*Input*.
_ _ _ _ _ _ _

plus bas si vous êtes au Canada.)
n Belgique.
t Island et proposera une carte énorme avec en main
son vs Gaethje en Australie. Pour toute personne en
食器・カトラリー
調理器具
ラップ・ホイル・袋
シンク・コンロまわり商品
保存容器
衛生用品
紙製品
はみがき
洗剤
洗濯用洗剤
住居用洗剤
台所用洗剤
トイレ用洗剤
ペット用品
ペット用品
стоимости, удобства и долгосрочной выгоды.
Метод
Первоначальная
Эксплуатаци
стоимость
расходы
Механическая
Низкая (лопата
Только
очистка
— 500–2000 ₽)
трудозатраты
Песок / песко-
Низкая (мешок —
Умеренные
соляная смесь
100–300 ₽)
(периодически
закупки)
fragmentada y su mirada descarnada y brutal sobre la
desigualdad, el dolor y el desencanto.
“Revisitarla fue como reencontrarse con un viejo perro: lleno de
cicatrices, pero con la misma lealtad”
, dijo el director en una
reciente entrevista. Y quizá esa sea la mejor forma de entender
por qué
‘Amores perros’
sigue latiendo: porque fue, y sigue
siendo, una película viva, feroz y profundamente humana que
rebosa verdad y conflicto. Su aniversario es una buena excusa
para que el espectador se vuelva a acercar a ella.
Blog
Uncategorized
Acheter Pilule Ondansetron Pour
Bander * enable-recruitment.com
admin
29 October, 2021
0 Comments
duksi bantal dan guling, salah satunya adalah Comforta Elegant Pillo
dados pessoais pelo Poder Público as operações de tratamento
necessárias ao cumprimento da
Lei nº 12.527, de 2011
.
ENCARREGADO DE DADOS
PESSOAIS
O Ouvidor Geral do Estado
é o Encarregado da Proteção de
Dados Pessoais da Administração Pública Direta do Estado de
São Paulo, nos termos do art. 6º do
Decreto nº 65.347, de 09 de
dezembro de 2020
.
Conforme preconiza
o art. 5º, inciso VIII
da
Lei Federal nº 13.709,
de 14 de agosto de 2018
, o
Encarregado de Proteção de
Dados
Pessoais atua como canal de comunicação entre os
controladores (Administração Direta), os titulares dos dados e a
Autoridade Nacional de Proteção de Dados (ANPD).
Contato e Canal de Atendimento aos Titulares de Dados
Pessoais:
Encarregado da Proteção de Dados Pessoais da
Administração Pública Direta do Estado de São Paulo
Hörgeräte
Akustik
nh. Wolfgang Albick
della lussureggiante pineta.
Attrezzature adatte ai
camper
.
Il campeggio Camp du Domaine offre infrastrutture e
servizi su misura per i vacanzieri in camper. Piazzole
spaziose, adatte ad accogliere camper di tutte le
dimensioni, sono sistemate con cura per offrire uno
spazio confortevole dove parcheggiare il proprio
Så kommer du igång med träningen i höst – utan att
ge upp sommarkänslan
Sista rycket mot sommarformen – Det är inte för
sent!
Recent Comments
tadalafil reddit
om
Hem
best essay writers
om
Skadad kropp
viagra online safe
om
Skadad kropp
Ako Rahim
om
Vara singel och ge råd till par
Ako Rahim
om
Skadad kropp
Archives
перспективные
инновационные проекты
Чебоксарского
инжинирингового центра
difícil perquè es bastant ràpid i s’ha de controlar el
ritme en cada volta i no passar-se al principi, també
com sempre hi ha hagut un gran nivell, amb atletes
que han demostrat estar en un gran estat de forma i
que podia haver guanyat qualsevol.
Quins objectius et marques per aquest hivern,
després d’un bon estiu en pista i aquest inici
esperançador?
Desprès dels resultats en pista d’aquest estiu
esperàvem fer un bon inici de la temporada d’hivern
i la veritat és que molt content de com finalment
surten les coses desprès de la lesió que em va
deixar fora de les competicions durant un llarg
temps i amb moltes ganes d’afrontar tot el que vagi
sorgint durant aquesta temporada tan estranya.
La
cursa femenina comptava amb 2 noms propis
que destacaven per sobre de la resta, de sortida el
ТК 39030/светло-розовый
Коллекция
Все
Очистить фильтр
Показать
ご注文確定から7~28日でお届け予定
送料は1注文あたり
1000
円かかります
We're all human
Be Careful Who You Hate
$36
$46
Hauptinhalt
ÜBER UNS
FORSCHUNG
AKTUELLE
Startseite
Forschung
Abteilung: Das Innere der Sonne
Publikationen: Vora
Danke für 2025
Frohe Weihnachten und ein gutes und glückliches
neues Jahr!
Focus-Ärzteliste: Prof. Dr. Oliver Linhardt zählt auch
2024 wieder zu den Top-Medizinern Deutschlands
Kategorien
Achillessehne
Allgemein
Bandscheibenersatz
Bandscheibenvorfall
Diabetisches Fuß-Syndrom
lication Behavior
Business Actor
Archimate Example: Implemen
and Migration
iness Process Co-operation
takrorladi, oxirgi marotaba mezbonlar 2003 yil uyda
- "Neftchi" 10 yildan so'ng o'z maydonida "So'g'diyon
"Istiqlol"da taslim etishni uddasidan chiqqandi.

_ _ _ _ _ _ _

Rewrite the records from the beginning through the line containing "Первоначальная", inclusive, changing "Метод" to "Способ" and keeping everything else the same. Return only those lines.

*Result for this exercise*.
plus bas si vous êtes au Canada.)
n Belgique.
t Island et proposera une carte énorme avec en main
son vs Gaethje en Australie. Pour toute personne en
食器・カトラリー
調理器具
ラップ・ホイル・袋
シンク・コンロまわり商品
保存容器
衛生用品
紙製品
はみがき
洗剤
洗濯用洗剤
住居用洗剤
台所用洗剤
トイレ用洗剤
ペット用品
ペット用品
стоимости, удобства и долгосрочной выгоды.
Способ
Первоначальная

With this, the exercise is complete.